Barnard College students meet with potential employers at a career fair in September 2012. Over the next decade, women's impact on the global economy is expected to be as significant as that of China or India.
PHOTO: Getty Images
Barnard College students meet with potential employers at a career fair in September 2012. Over the next decade, women's impact on the global economy is expected to be as significant as that of China or India.

Story highlights

In Europe this week, issues around women's advancement and empowerment high on the agenda

Over next decade, women's impact on global economy expected to be as significant as China or India

Research shows improved gender balance in top positions contributes to better business performance

GDP growth of over 5% possible for countries which increase female employment rates to the level of men

Editor’s Note: Beth A. Brooke is Global Vice Chair of Public Policy at Ernst & Young. She has taken leading roles in a wide variety of women’s civic and business organizations and was recently asked to serve on the International Council on Women’s Business Leadership by U.S. Secretary of State, Hillary Clinton. She has made the Forbes “World’s 100 Most Powerful Women” list four times and was Concern Worldwide’s Woman of the Year in 2009.

(CNN) —  

Organizations today would never think of not investing in high growth markets like China and India. Yet they are still dragging their heels when it comes to investing in women, despite it being a win-win situation for the global economy, organizations and women themselves. This is not just a human rights issue – it makes absolute business sense. Research conducted throughout the world shows gender balance in top positions contributes to improved competitiveness and better business performance.

Beth Brooke, Global Vice Chair of Public Policy, Ernst & Young
PHOTO: Courtesy Ernst & Young
Beth Brooke, Global Vice Chair of Public Policy, Ernst & Young

In Europe this week, issues around women’s advancement and empowerment have been high on the agenda. The European Parliament’s economic affairs committee voted down the nomination of Luxembourg’s Yves Mersch to the European Central Bank board, calling for his candidacy to be withdrawn. It was a protest over the lack of women in top EU posts. Also, the EU’s Justice Commissioner, Viviane Reding, who is intent to impose an EU-wide quota for women on supervisory boards, looks likely to have to go with a watered down proposal to be presented mid-November. Debate on these issues is important precisely because it puts the issue of gender inequality on the table.
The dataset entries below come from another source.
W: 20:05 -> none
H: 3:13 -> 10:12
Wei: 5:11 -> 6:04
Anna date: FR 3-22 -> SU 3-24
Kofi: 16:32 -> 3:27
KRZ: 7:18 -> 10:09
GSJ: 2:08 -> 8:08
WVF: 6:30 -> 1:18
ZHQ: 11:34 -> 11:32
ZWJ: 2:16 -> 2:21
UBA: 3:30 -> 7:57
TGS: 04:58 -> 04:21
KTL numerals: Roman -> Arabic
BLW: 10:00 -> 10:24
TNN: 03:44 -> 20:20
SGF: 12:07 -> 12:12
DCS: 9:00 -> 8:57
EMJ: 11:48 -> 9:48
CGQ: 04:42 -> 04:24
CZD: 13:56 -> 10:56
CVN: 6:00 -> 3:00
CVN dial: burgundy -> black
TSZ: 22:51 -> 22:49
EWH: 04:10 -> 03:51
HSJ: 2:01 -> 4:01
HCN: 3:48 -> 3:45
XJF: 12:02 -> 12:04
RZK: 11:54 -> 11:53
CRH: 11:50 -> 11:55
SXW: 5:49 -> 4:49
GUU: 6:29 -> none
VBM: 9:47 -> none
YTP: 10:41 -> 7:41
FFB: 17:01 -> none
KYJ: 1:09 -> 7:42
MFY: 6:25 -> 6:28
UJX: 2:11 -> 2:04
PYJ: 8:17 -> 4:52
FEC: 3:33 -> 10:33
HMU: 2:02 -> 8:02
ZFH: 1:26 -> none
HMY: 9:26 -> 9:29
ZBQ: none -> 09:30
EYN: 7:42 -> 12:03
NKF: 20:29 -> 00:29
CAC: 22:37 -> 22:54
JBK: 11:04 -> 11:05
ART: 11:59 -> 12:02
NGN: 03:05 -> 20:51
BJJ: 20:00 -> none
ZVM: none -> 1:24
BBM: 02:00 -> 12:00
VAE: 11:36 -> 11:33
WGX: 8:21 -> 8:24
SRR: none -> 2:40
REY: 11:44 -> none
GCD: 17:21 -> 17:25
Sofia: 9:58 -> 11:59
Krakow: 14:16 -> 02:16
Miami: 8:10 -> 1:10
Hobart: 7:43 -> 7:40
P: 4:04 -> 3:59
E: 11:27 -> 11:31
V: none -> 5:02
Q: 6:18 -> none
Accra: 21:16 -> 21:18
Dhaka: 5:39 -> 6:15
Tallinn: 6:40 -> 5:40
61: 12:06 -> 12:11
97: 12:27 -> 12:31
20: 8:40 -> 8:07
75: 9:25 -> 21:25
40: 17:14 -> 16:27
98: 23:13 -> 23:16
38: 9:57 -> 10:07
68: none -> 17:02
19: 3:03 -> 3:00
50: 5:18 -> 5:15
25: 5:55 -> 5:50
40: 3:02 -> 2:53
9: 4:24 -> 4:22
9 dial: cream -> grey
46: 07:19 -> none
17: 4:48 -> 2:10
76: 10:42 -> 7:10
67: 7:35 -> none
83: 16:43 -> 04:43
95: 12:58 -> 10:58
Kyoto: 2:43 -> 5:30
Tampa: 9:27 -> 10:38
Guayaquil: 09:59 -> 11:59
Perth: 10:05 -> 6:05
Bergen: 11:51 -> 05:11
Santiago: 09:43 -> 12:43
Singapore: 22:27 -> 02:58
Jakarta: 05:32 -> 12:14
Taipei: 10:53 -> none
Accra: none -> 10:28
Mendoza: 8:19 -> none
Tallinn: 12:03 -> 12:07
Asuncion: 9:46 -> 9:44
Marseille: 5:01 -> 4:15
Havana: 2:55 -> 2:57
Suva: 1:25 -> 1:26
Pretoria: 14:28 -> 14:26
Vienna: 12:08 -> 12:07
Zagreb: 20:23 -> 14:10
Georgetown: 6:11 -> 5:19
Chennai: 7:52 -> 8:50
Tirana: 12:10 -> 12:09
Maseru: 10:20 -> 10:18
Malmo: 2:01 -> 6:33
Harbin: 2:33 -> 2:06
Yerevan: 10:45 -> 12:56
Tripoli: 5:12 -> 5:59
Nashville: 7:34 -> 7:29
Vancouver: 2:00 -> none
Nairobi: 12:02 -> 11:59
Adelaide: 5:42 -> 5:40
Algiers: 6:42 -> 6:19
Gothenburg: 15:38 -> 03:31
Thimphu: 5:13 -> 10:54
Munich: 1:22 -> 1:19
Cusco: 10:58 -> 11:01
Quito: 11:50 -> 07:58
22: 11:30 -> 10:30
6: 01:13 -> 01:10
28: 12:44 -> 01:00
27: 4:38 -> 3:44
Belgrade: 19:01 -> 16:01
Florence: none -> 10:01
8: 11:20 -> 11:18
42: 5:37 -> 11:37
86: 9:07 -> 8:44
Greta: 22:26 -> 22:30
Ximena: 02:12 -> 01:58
It draws attention to the danger of having so few women at the top and encourages focus on the improved business benefits of engaging women, for individual organizations and the economy as a whole.

But business leaders cannot afford to be complacent and must demonstrate real progress. That’s why I set up the CEO Champions initiative with our CEO, Jim Turley, and the Women’s Forum for the Economy and Society. Change needs to be driven from the top of organizations, and peer groups like CEO Champions are so important because they are designed to create and gradually expand a group of leaders to act as champions of women’s empowerment, helping to achieve what I like to call “visibility with teeth.” What makes our peer group unique is our ability to take a strong leadership role in the broader global business community and form powerful coalitions. Looking ahead, we have much to learn from other successful initiatives like the 30% Club in the UK and Male Champions of Change in Australia. It is only through engaging with other groups and establishing greater visibility for CEO Champions that we can drive real change.

What is clear is that business leaders must commit to champion change – to be transparent about their goals for change, to align their incentives systems to drive the change, and to make sure their work environments are flexible in a way that allows men and women who choose to work to be able to achieve all of their potential. If they don’t champion that change, they will be doing so at their own peril and quotas will be a public policy hammer of last resort.

Over the next decade, the impact of women on the global economy – as producers, entrepreneurs, employees and consumers – will be at least as significant as that of China’s or India’s one-billion-plus populations, if not greater. If women’s economic potential can be successfully harnessed and leveraged, it would be the equivalent of having an additional one billion individuals in business and in the workforce contributing to the global economy. It’s for this reason that Ernst & Young has been involved in the Third Billion global campaign, which unites governments, NGOs, corporations, youth and others to partner toward ensuring women’s access to legal protection, education and training, finance and markets.

Just recently, Booz & Company published new data outlining compelling evidence that women can be powerful drivers of economic growth. Their estimates show that if female employment rates were to match male rates, overall GDP would grow significantly in the U.S. by 5%, in Japan by 9%, and in developing countries like Egypt by a massive 34%. The World Economic Forum also published their annual Global Gender Gap report – the data suggests a strong correlation between those countries that are most successful at closing the gender gap and those that are the most economically competitive.

Some companies are already investing in women and thereby betting on a brighter future – for a workforce just waiting to blossom, for emerging economies whose development depends on this new talent, and, of course, for their own financial growth. In the current economic climate there really is no longer any excuse to not be investing in one of the largest untapped economic engines. You cannot flick a switch overnight but the private sector has a tremendous opportunity and responsibility to lead on these issues.